Required work: Render as a numbered list everything from the start of the lines down to the line containing "dist [0.001752, 0.000342]", both ends included, omitting blank lines and leaving the pictures out.

Recorded data:

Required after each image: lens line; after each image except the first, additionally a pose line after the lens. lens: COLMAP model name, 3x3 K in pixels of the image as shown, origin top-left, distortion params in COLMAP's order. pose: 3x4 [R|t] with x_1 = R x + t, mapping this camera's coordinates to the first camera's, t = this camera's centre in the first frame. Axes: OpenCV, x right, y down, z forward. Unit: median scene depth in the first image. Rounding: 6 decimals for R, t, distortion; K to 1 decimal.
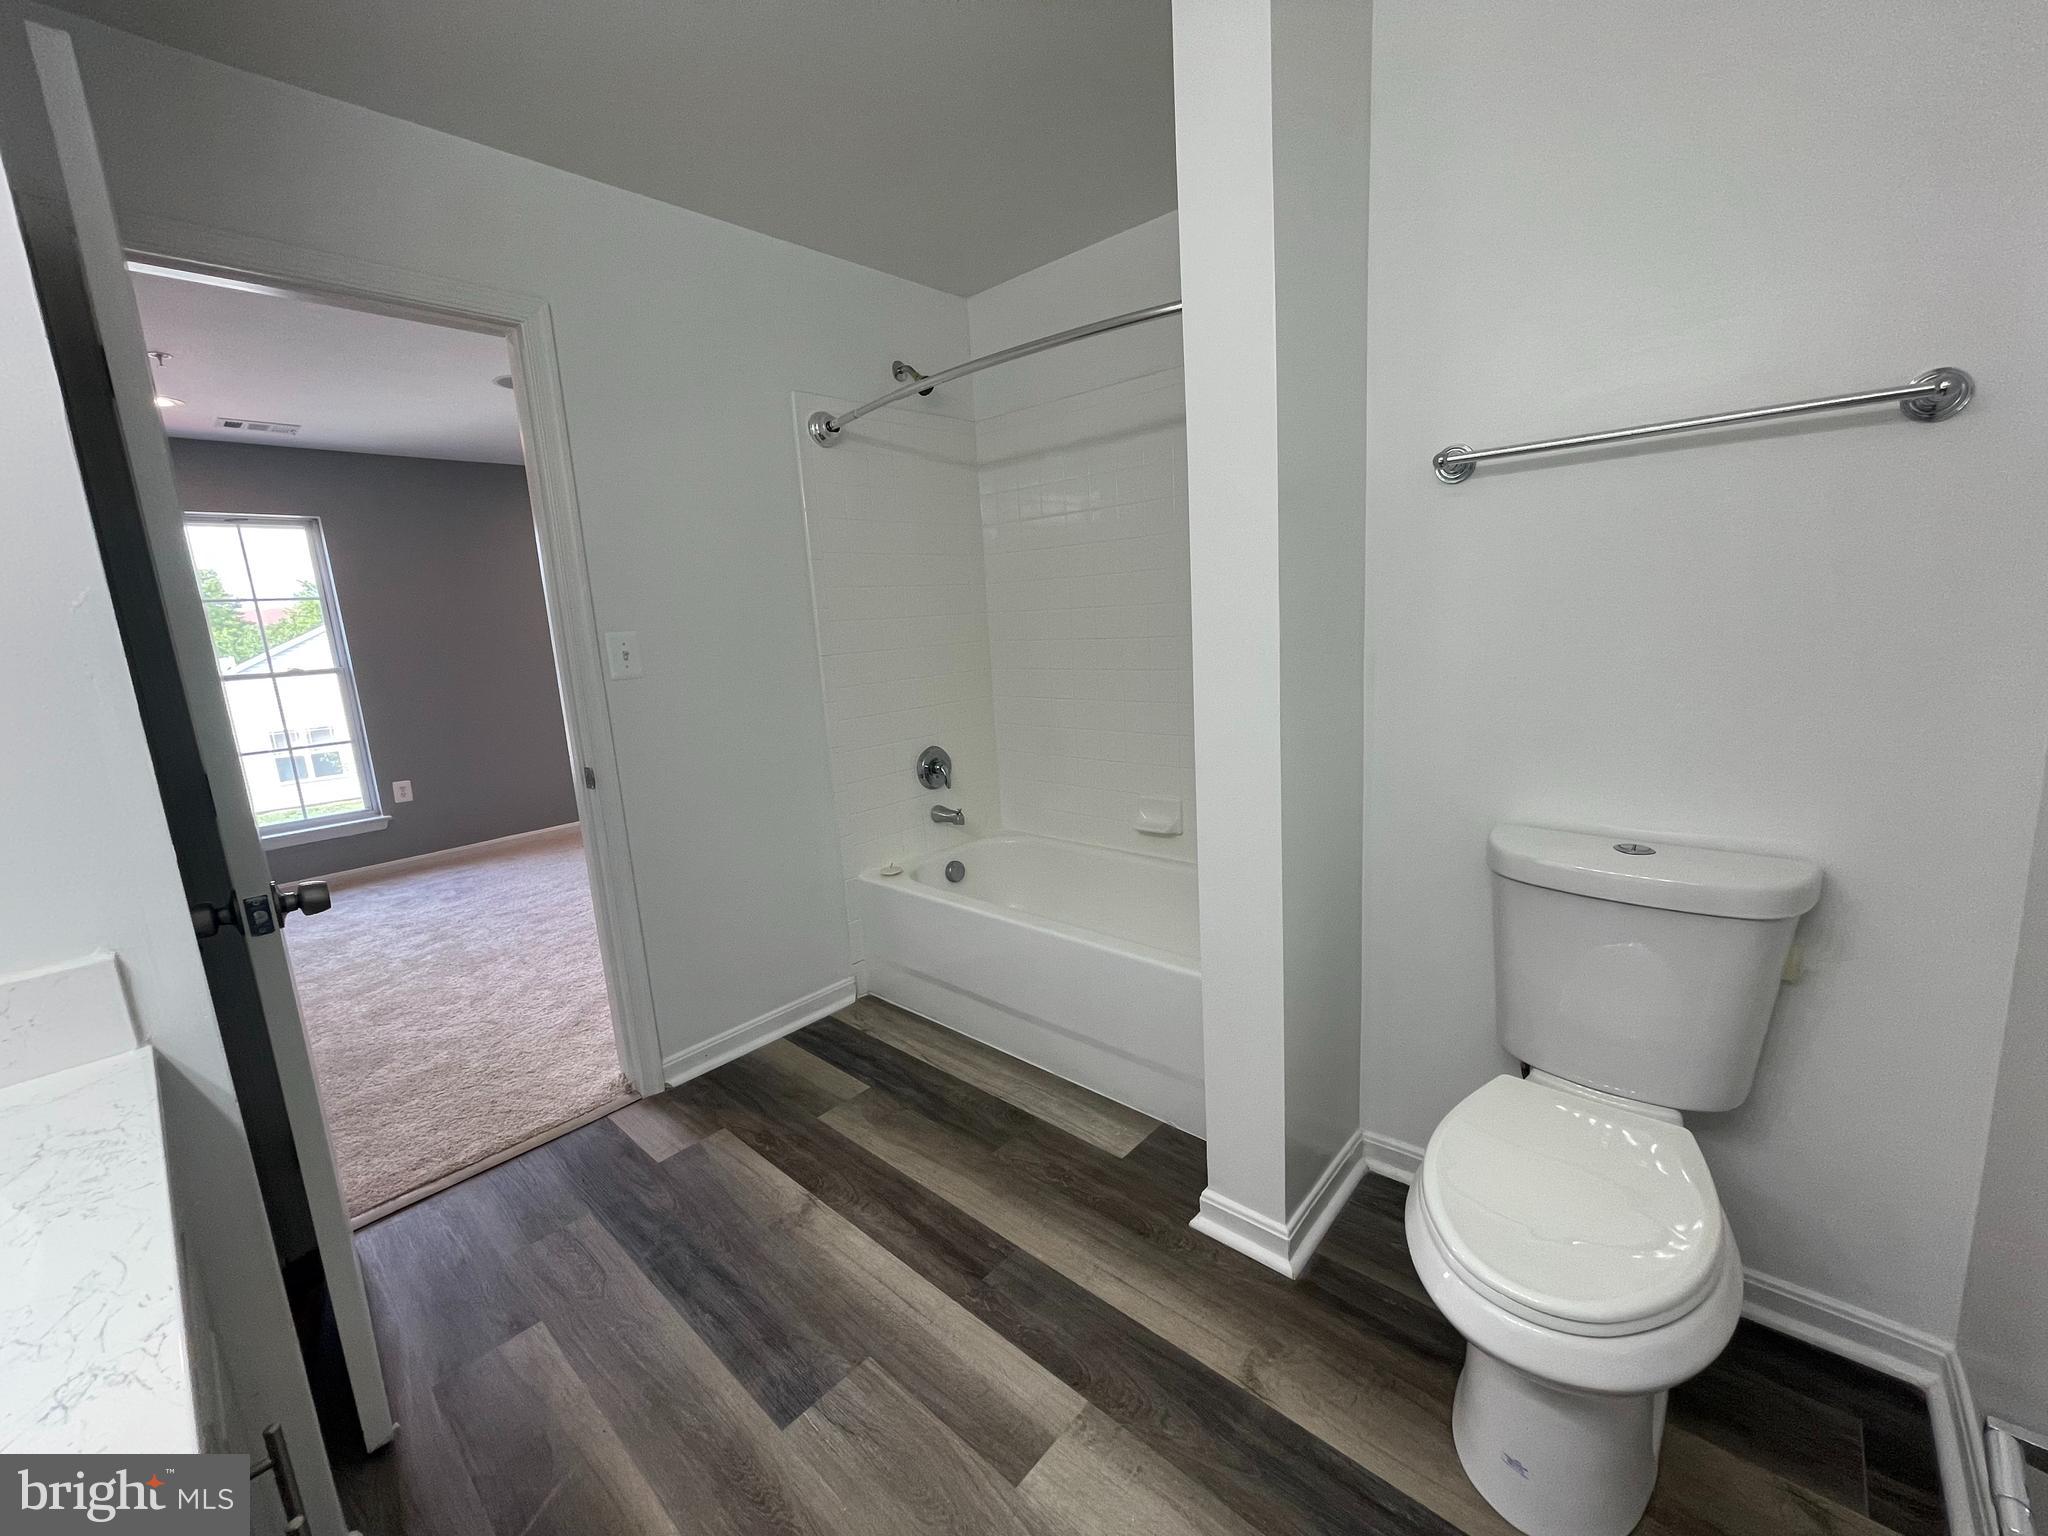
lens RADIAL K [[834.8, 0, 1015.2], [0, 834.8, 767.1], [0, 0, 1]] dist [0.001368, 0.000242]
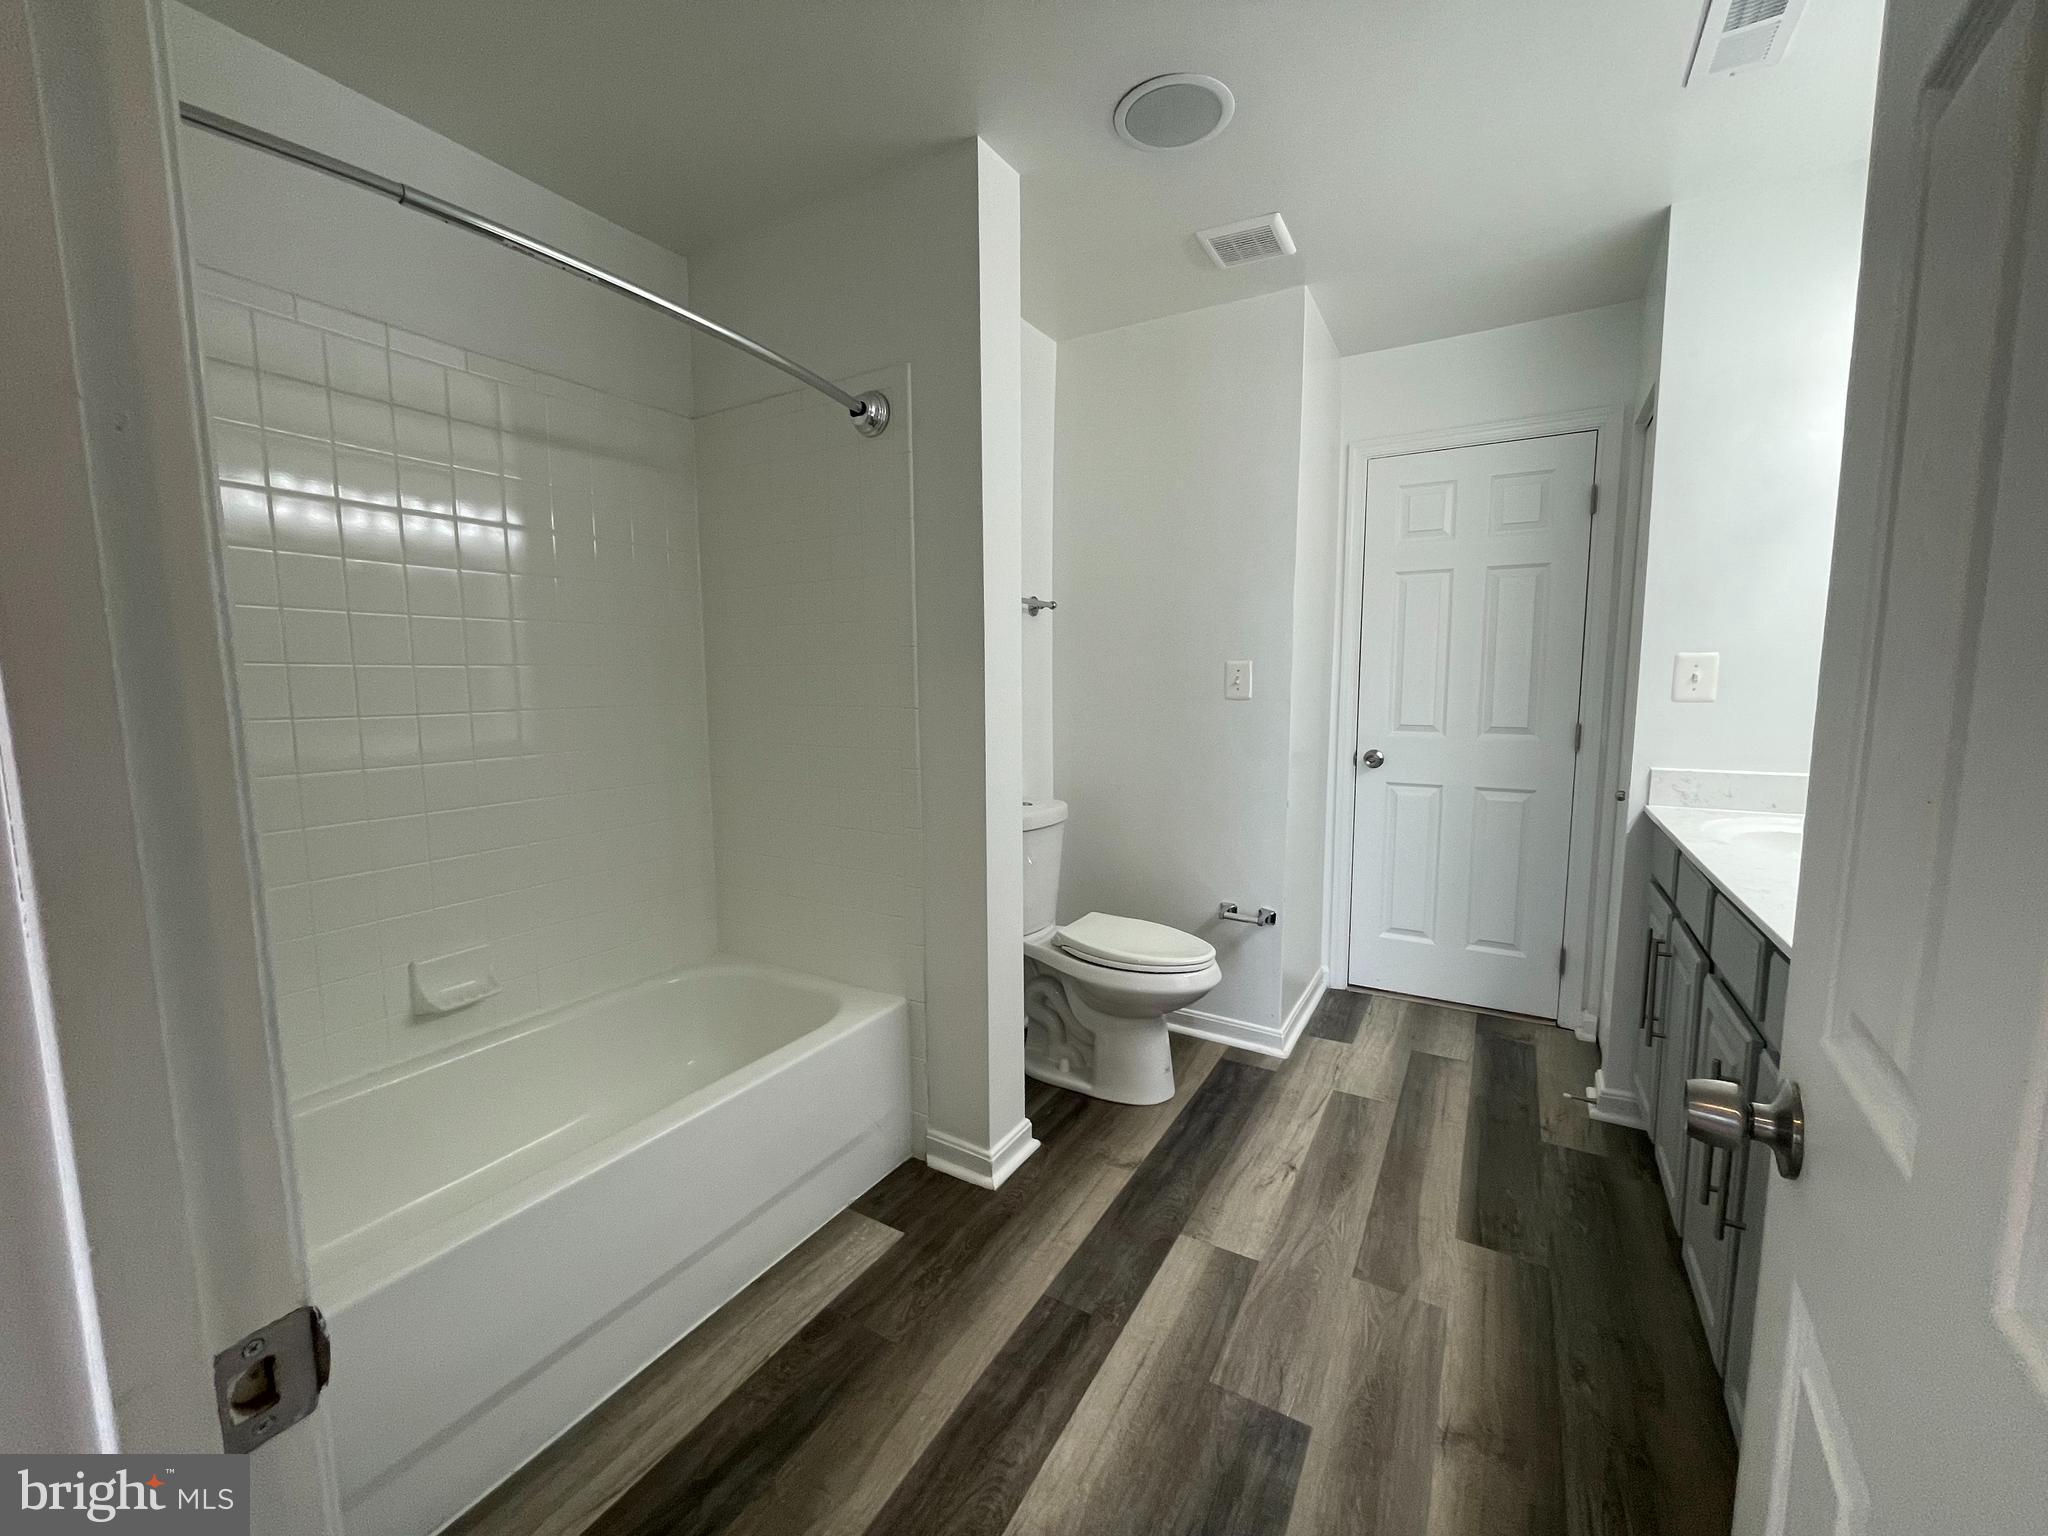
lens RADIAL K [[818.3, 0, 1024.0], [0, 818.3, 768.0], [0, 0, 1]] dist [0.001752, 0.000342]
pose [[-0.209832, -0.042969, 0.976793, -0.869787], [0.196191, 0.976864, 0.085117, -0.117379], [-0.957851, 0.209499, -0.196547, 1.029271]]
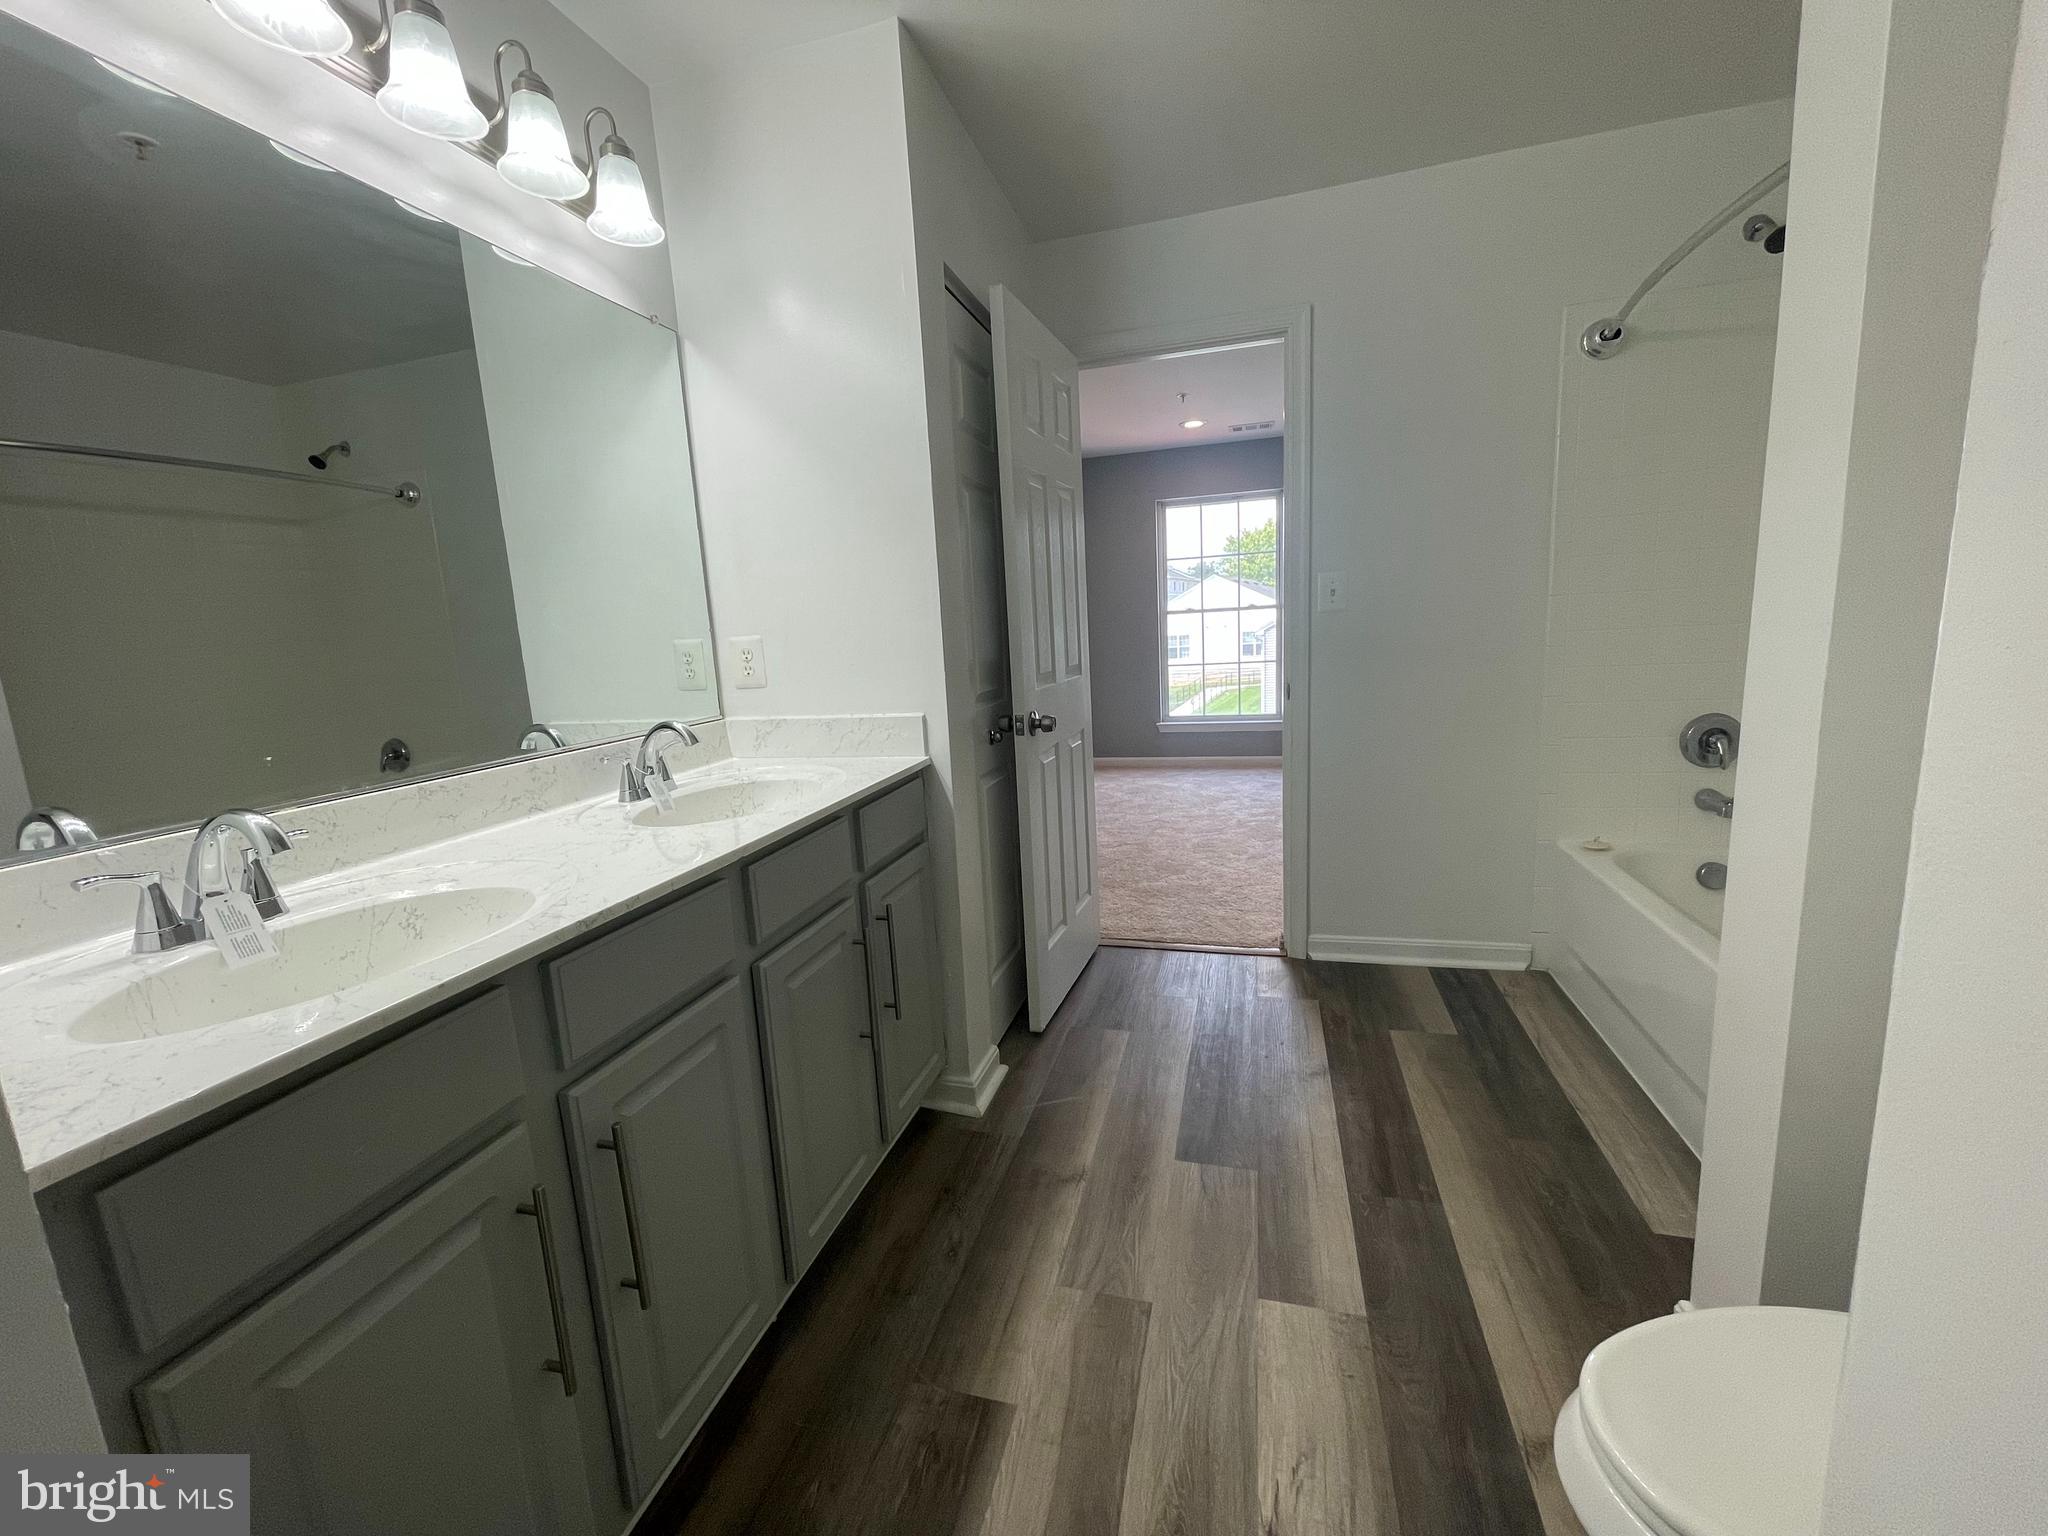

Answer to the exercise:
1. Required after each image: lens line; after each image except the first, additionally a pose line after the lens. lens: COLMAP model name, 3x3 K in pixels of the image as shown, origin top-left, distortion params in COLMAP's order. pose: 3x4 [R|t] with x_1 = R x + t, mapping this camera's coordinates to the first camera's, t = this camera's centre in the first frame. Axes: OpenCV, x right, y down, z forward. Unit: median scene depth in the first image. Rounding: 6 decimals for R, t, distortion; K to 1 decimal.
2. lens RADIAL K [[834.8, 0, 1015.2], [0, 834.8, 767.1], [0, 0, 1]] dist [0.001368, 0.000242]
3. lens RADIAL K [[818.3, 0, 1024.0], [0, 818.3, 768.0], [0, 0, 1]] dist [0.001752, 0.000342]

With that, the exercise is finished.